In the final days of the fall legislative session, the BC government cut off debate and rammed through legislation that contains sweeping changes to the forestry sector, giving Cabinet the authority to change or end timber licences, determine what compensation may be paid to forest companies, and redistribute Crown logging rights to community and Indigenous land title holders.
For many months, the Truck Loggers Association and others in the forest sector have repeatedly expressed our desire to work with the Premier and Forests Minister so decision-making would be informed with a true understanding of the issues and the consequences – and to ensure success in implementing their new directions.
There is a magnitude of options and transitions available to address issues in the forestry sector that are better than the apparent yes or no path government has embarked upon. Government has yet to attach any meaningful social and economic considerations to their so-called modernization of forest policy in BC. Instead, there appears to be an absolute capitulation to special interest groups.
The truth is our forests continue to offer an opportunity for BC to provide the solutions we all seek for tackling climate change, by meeting the highest environmental standards with the highest proportion of independently certified forests in the world – while also harvesting trees before they turn into carbon emitters and locking carbon into wood products and wood buildings where they provide an ongoing climate change solution. Our products truly are the right decision for those caring about sustainability and the environment.

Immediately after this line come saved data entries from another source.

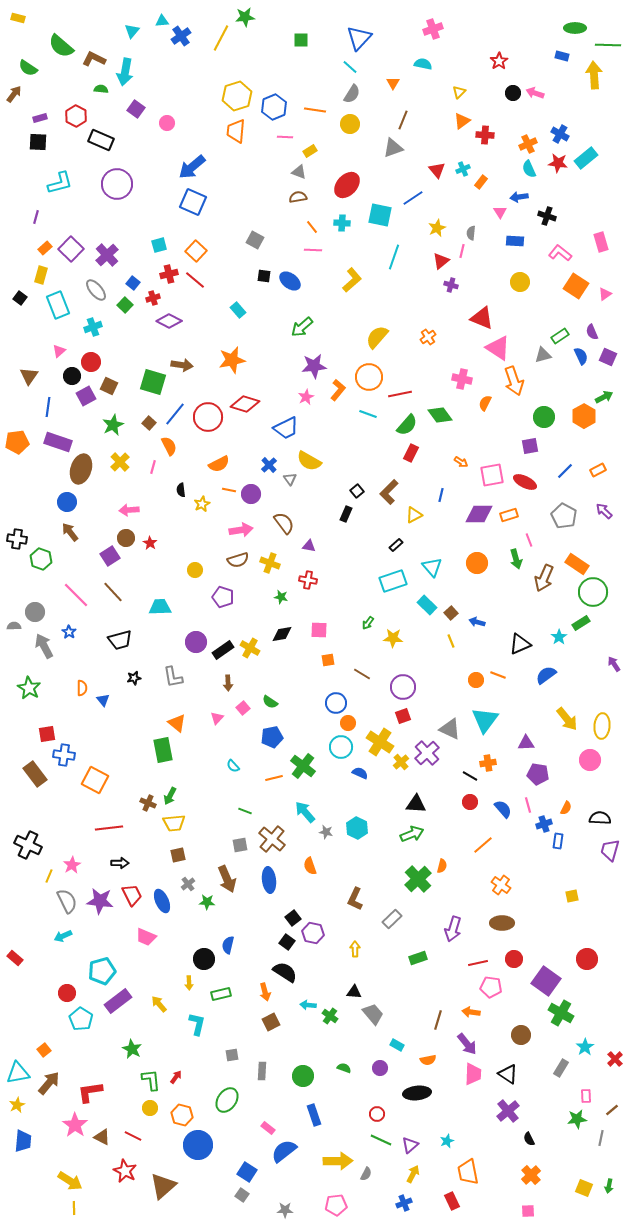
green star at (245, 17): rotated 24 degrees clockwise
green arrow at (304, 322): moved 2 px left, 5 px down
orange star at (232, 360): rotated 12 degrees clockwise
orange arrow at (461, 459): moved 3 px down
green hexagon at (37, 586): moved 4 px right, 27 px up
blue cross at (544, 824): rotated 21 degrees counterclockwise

Government is foregoing such opportunities for our people and communities and instead has set in motion an unprecedented level of uncertainty and concern that is already having a significant impact on those whose livelihoods are at stake without any information about what is next in terms of transition strategies, fair compensation, or worker programs.
Just days ago, Minister Conroy suggested that the government wants to work with us on moving the sector forward. Well, we’re waiting – and so too are the communities and families who will be a key factor in achieving success.